We have also used technology to enter into communities of learners outside of our classroom through Twitter. We have had Twitter chats about books and about inferences we have made in our books and about what our learning looks like with other 5th graders from across the country.  We have learned that we need to be able to support what we say with evidence or no one is going to believe us.  We have learned to ask thought-provoking questions in a clear way so that children in far away states are able to understand what we are asking and respond in a thoughtful way.

And we have reached out to authors and experts on Twitter. We have had authors respond to us on Twitter and it suddenly made us feel like authors were real people. It made us feel like we were a part of a global reading community. And that matters so much to us. Because now we are not just reading alone in our classroom, now we are reading in a great big world of readers. And it feels so much bigger, and better, than just us. It motivates us to read more and it motivates us to share our thinking about our books with others.  It provides us a real purpose for writing about our reading and writing about the thinking that we do about our reading. We write to share our reading with the global reading community that we feel a part of.

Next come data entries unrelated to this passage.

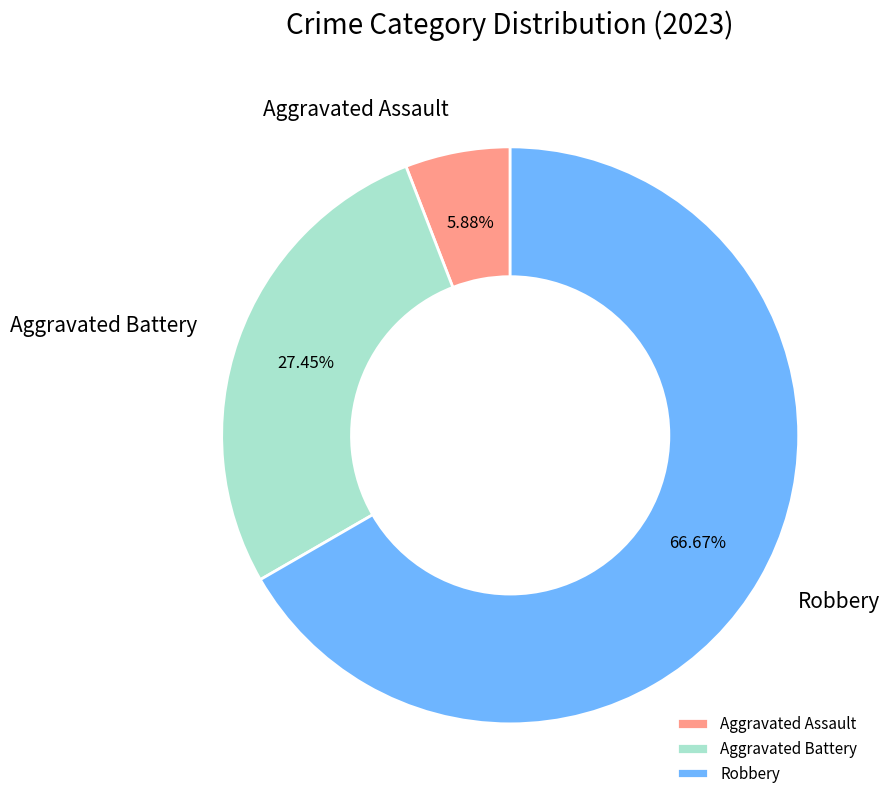

What portion of the pie excludes Robbery?

33.3%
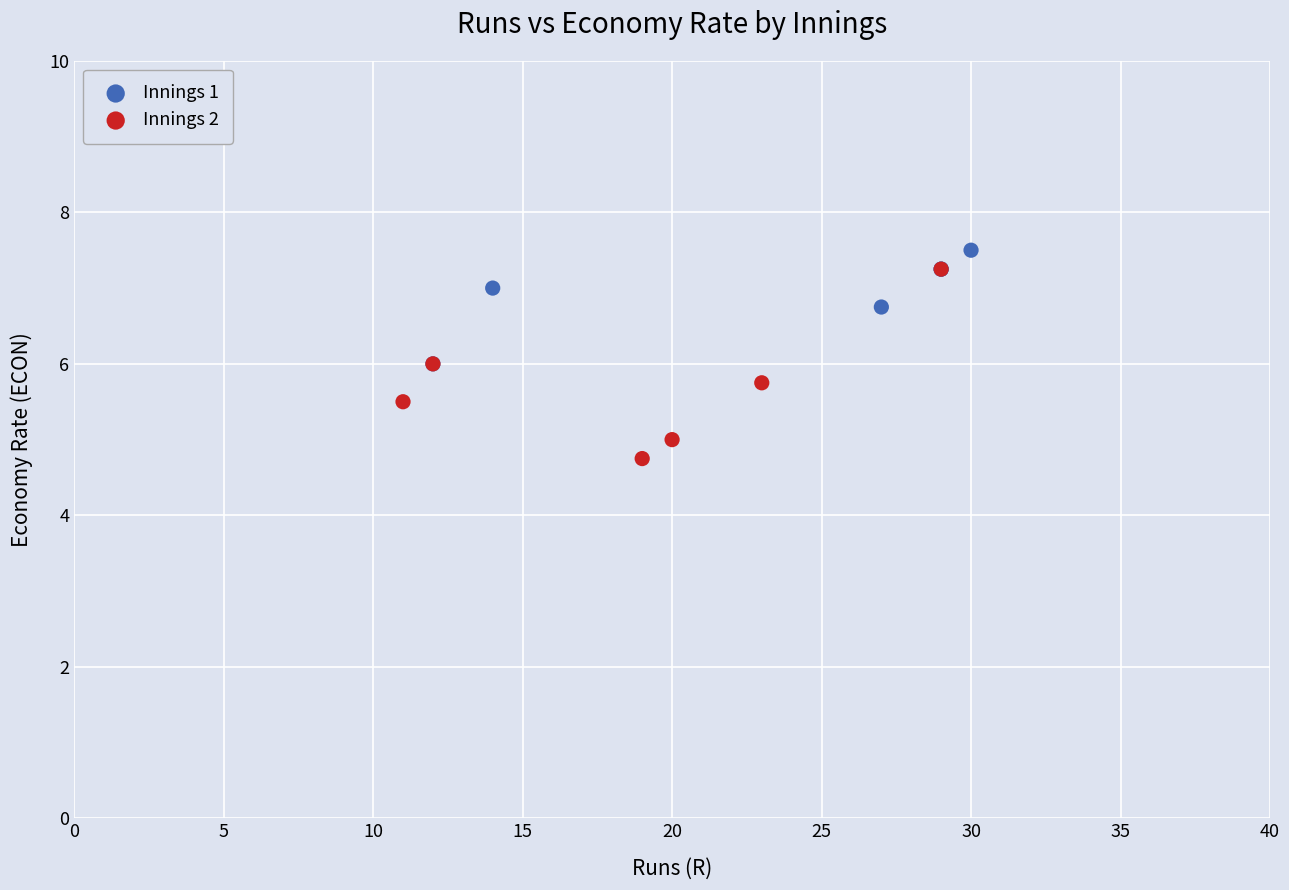

What are all the series names shown in the legend?

Innings 1, Innings 2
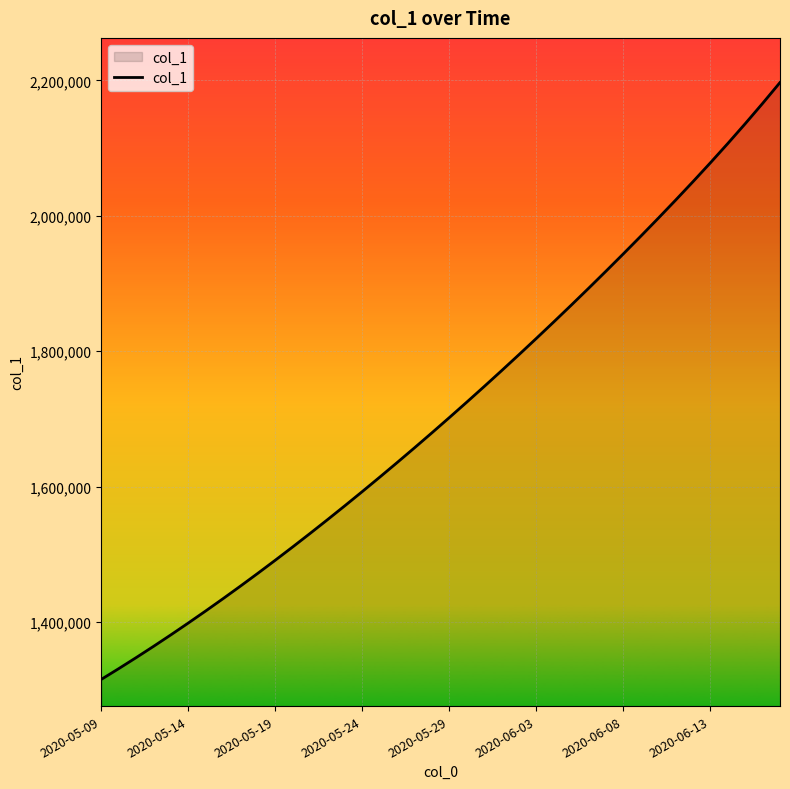

What is the greatest value displayed?

2196851.2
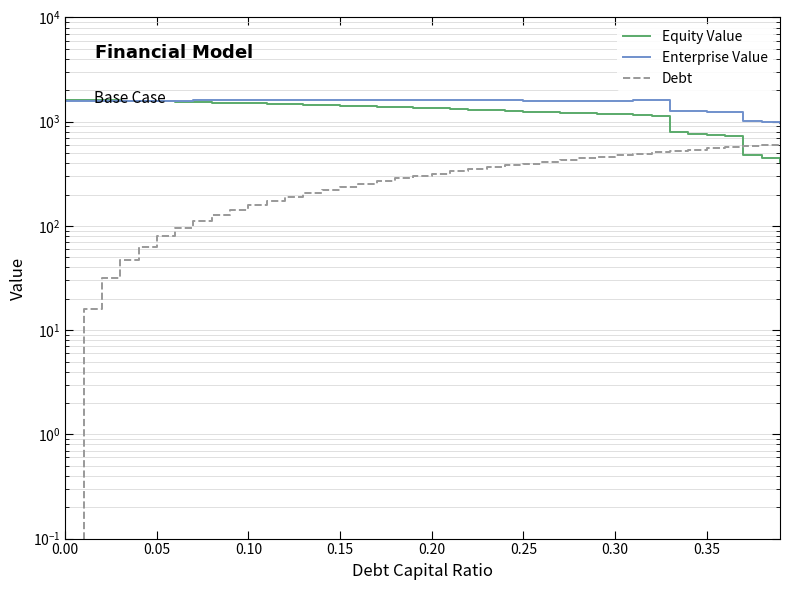

True or false: Equity Value has more than 2 interior local peaks.

False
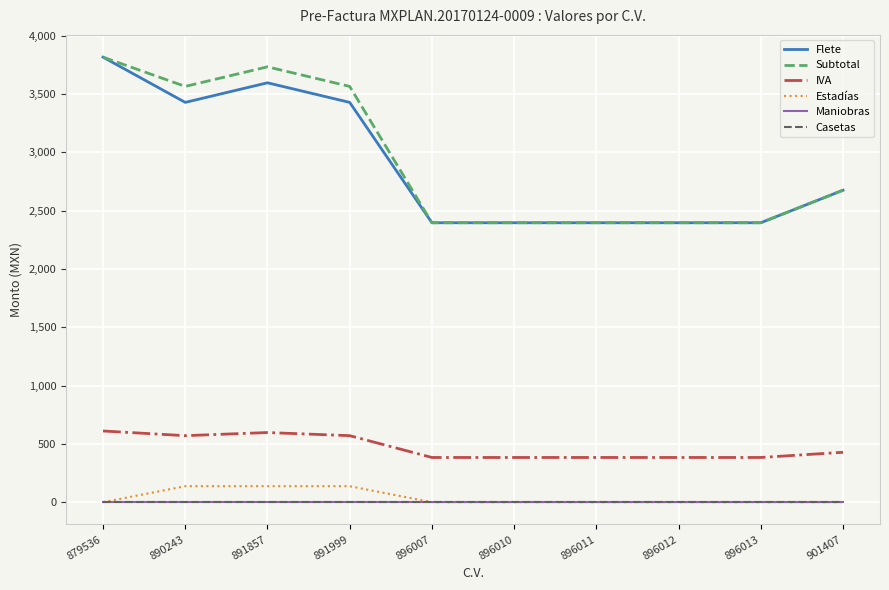

Does the chart display data point markers on the line(s)?

No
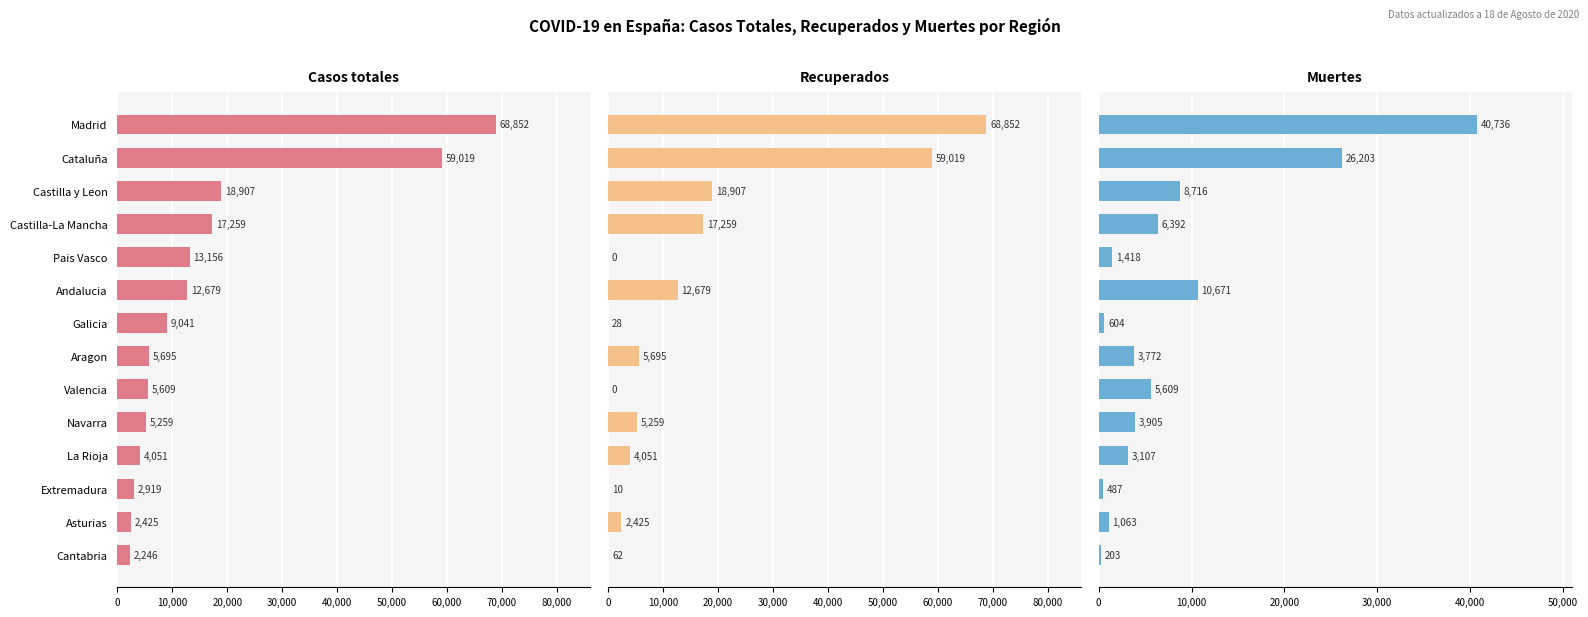

What is the value of the Recuperados bar at the 13th from the left?

2425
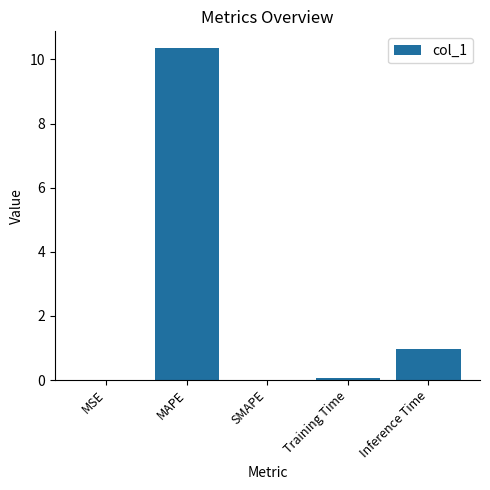

Are the bars horizontal?

No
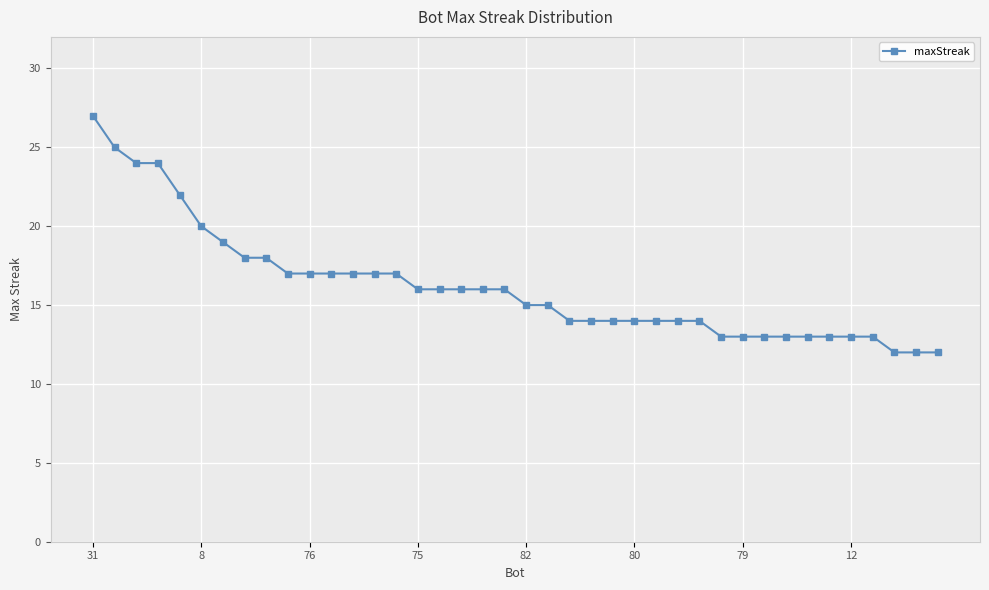

What is the smallest value displayed?

12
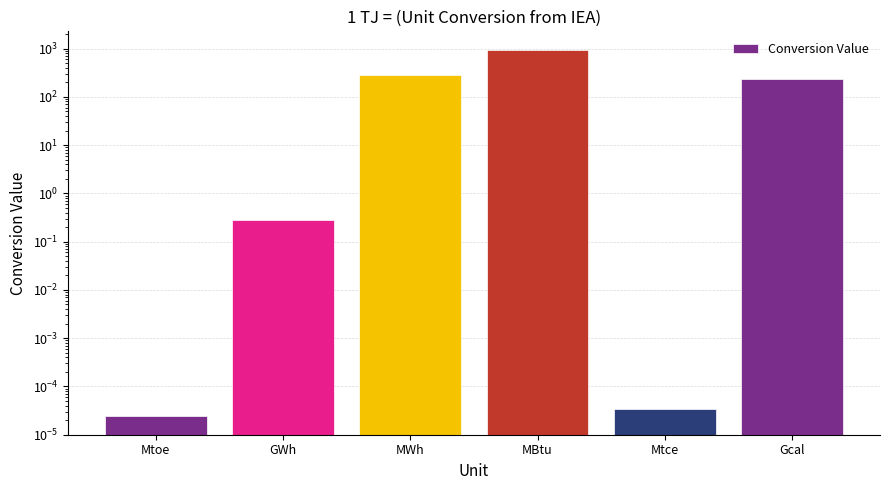

Reading right to left, what are all the values shown in this chart?

238.8	0.0	947.8	277.8	0.3	0.0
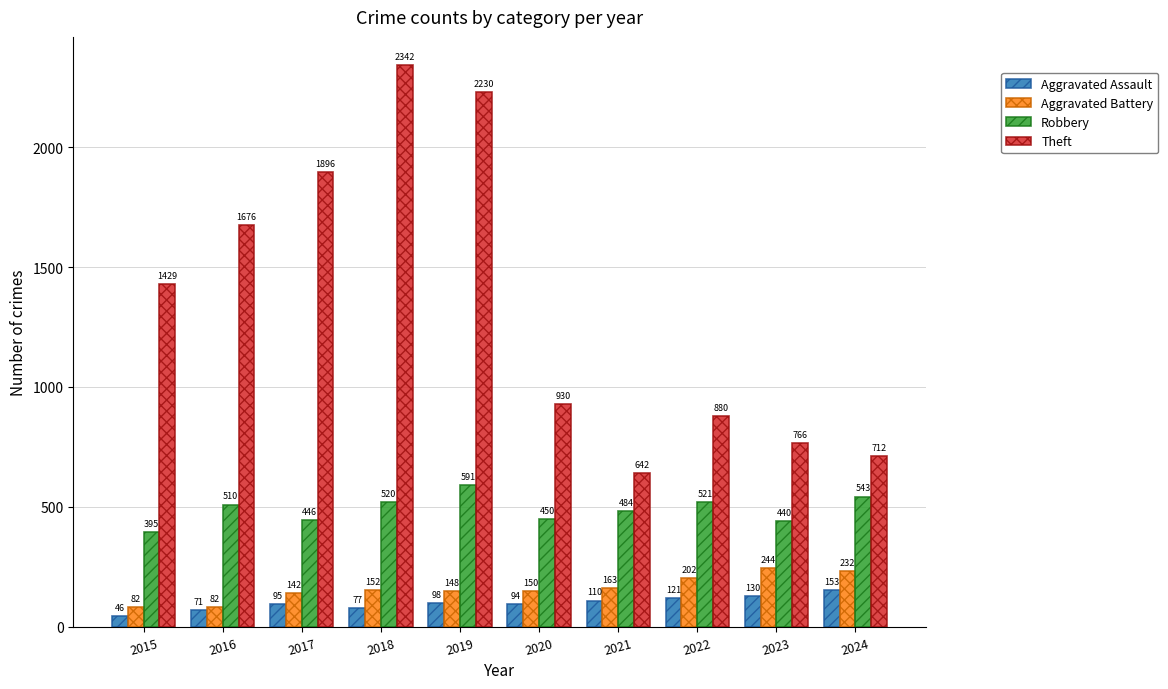

What is the value of the Theft bar at the 5th from the left?

2230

And all of this learning. This incredible learning. We would have missed out on it if we had not been able to have the access to technology in our classroom that has allowed us to do these things.  And my students would have missed out on all of this if I had not been able to realize that they were capable of things that I, myself, might not be capable of yet.  If I hadn’t looked at them and seen them for who they are instead of just as reflections of who I want them to be, I hate to think of what we would have missed out on.

I am certainly not saying that teachers who don’t do these things with their students are doing something wrong. I am not saying that teachers who are not connected to technology are bad teachers. I am just saying that I am grateful that I have been able to see what I have seen in my students these past few months. I am just saying that there is no ONE way to something.  Technology is another tool in our toolboxes as teachers. And it is an incredibly powerful tool when it is used the right way.  I don’t know exactly what that right way is yet, but I am grateful that I am on my way to figuring that out.